None are more anguished than Congress' Jewish Democrats. Even as they restated their staunch support for Israel, they splintered into an array of angry responses and strategies, none of which succeeded in changing Netanyahu's plans.
The political controversy threatens to "completely eclipse the substance of a deal with Iran," said Rep. Steve Israel, D-N.Y., who with Nadler is one of seven Jewish Democrats who met with Dermer earlier this month.
The Israelis are angry and so are the Democrats, said Israel, who will attend the speech. The only one who's not, he said, "is John Boehner, who's getting the headlines that he engineered."

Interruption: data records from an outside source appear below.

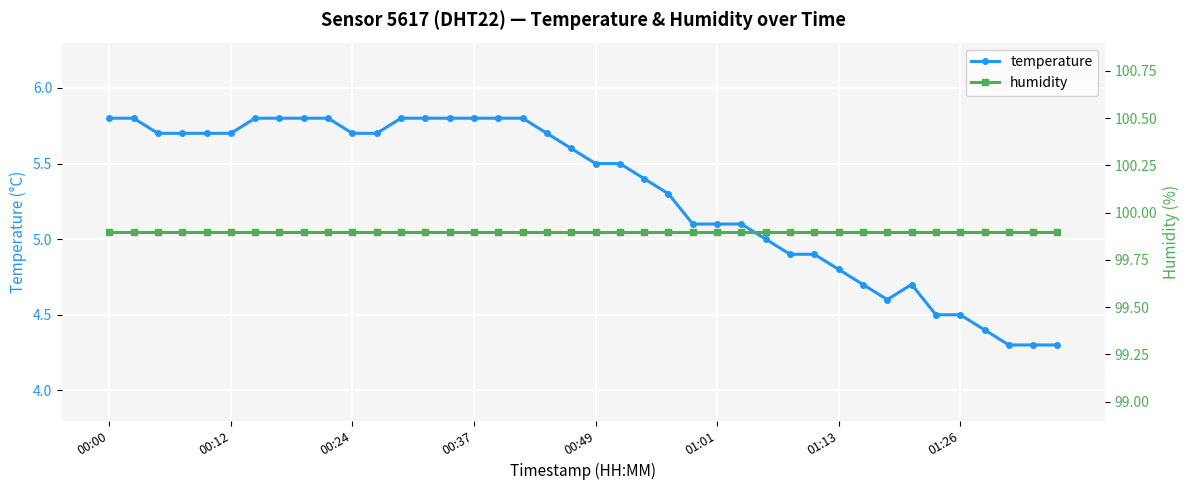

What is the approximate value of temperature at 14?

5.8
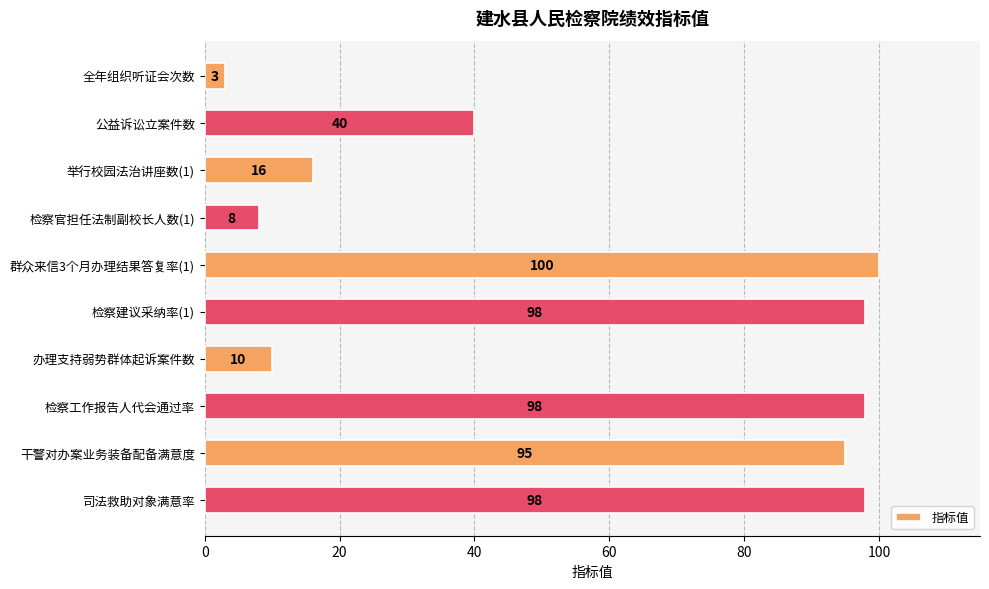

What is the maximum value shown in the chart?

100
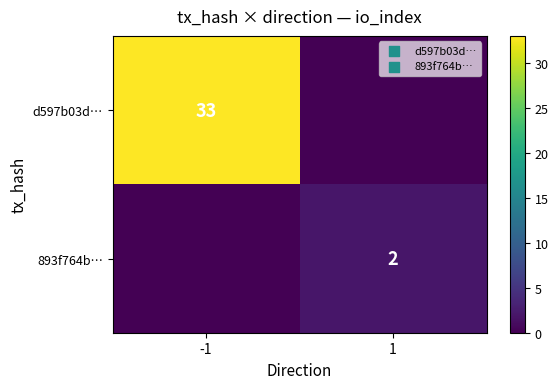

The 893f764b… series shows 2 at 1. True or false?

True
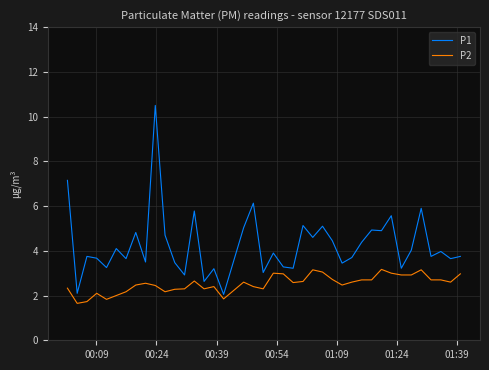

Rank the series by their maximum value, from highest to lowest.

P1, P2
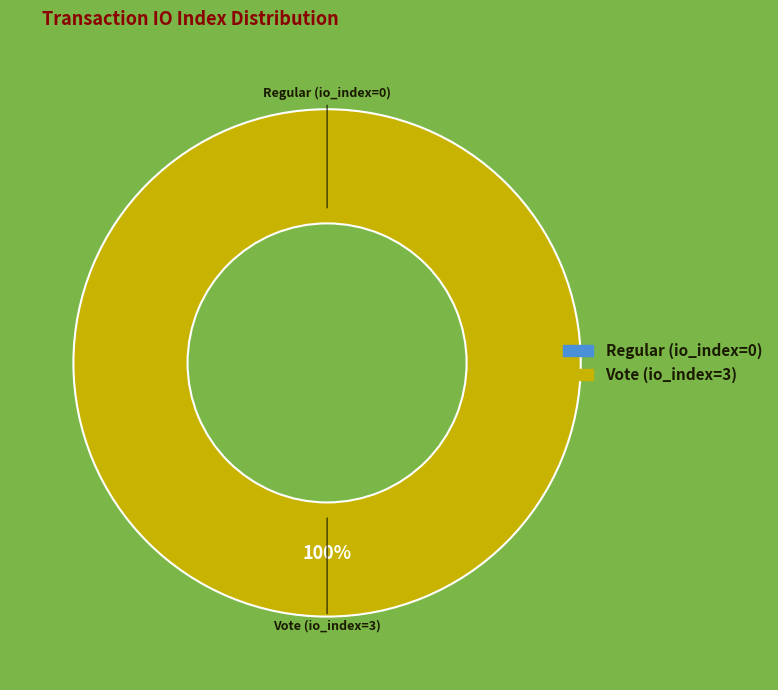

Combined, what portion of the pie is Vote (io_index=3) and Regular (io_index=0)?

100.0%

In meetings with Dermer and a call to Netanyahu, Democrats suggested he deliver his speech in the congressional auditorium behind closed doors, a venue that would allow for any classified information that Israel might have on Iran's capabilities.
Netanyahu will deliver his speech in the storied House chamber, from the podium where presidents speak.
This week, the angst deepened among Jewish Democrats. In the Senate, Dianne Feinstein of California co-authored an invitation to Netanyahu to meet privately with Democrats. Within hours, Netanyahu rejected it, saying such a session could "compound the misperception of partisanship."
"There's nothing to be gained by Democrats criticizing Bibi Netanyahu," Israel said.
And yet, some let it fly from Congress' highest ranks.
"His refusal to meet is disappointing to those of us who have stood by Israel for decades," fumed Sen. Dick Durbin of Illinois, who co-authored the separate invitation with Feinstein.
Rep. Nita Lowey, D-N.Y., who in a Feb. 13 phone call personally urged Netanyahu to move the speech, said she'll attend anyway.
"I'm going to focus on all the work that has to be done between the prime minister and President Obama to repair the relationship," she said. "We'll get through it and we'll move forward."